Data Loading - Watching CLI/Manual Loading

When you are doing a manual load, things you can observe

  • console
  • logs
  • Minio/s3

Note

Remember to use screen for long data loads. This will make sure the process does not die when a terminal disconnccts. screen -S {SOME_NAME}

console

  • screen -ls
  • screen r {SOME_NAME} You should see a set of json records being reported.

Note

Nabu will provide a progress bar, but not anything into the main gleaner log.

Logs

  • cd indexing or whereever you ran glcon from
  • ls -l logs You will see a set of logs. initally, this will be there:
gleaner-2023-04-27-21-56-46.log

Then when sitemaps are loaded, reposiories will appear:

repo-magic-issues-2022-12-20-18-54-58.log
repo-magic-loaded-2022-10-06-15-40-07.log
repo-opentopography-issues-2022-10-05-22-04-03.log
repo-opentopography-loaded-2022-10-05-22-04-03.log

Note

Headless repositories run after the not headless repositories.
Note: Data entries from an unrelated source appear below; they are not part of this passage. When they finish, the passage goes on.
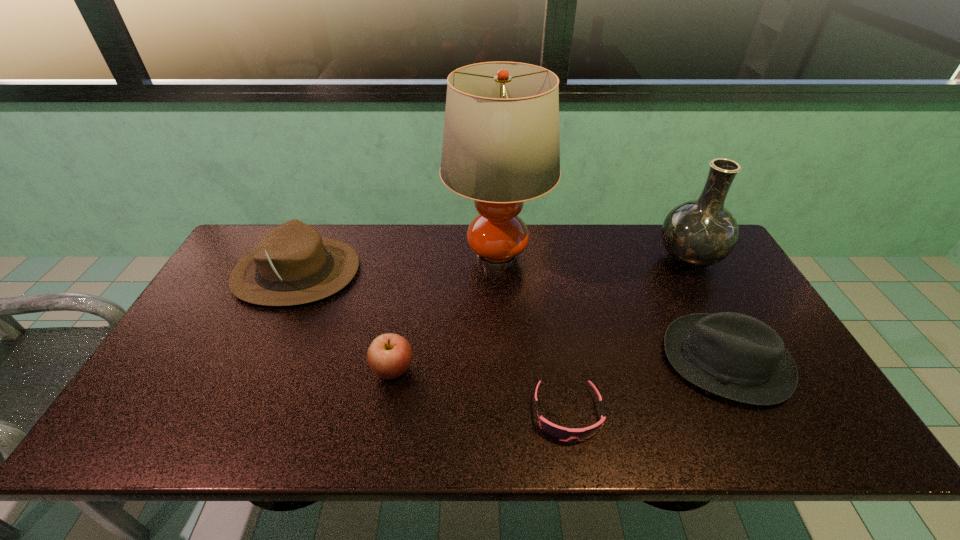
Where is `unoccupied position between the lamp and the shorter fedora`? The height and width of the screenshot is (540, 960). unoccupied position between the lamp and the shorter fedora is located at coordinates (612, 309).

The width and height of the screenshot is (960, 540). I want to click on free space between the lamp and the shorter fedora, so click(x=612, y=309).

Where is `empty space that is in between the second object from left to right and the lamp`? The height and width of the screenshot is (540, 960). empty space that is in between the second object from left to right and the lamp is located at coordinates (444, 313).

I want to click on vacant area that lies between the vase and the shorter fedora, so point(707,310).

Locate an element on the screen. Image resolution: width=960 pixels, height=540 pixels. the closest object relative to the goggles is located at coordinates (735, 356).

Find the location of `the third closest object to the lamp`. the third closest object to the lamp is located at coordinates (735, 356).

At what (x,y) coordinates should I click in order to perform the action: click on vacant space that satisfies the following two spatial constraints: 1. on the front side of the lamp; 2. on the feather side of the farther fedora. Please return your answer as a coordinate pair (x, y). This screenshot has height=540, width=960. Looking at the image, I should click on (497, 272).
They also run serially, so it can take a long time to run headless. You can just run the headless as separate runs using the --source {SOURCE/REPO}


gleaner-runstats-2023-04-27-05-38-59.log

You can tail -f logs/{file}

Minioadmin/s

In minioadmin you can see a bucket loading. Go to a minioadmin https://minioadmin.geocodes.ncsa.illinois.edu/

Go to the bucket you are loading, summoned path select a repo, Sort by date to see what is the latest loaded (click twice)

Run a missing report

If you run the missing_report you can do a quick idea of what did not make it in... but there is still alot to go the there will be a lot of missing.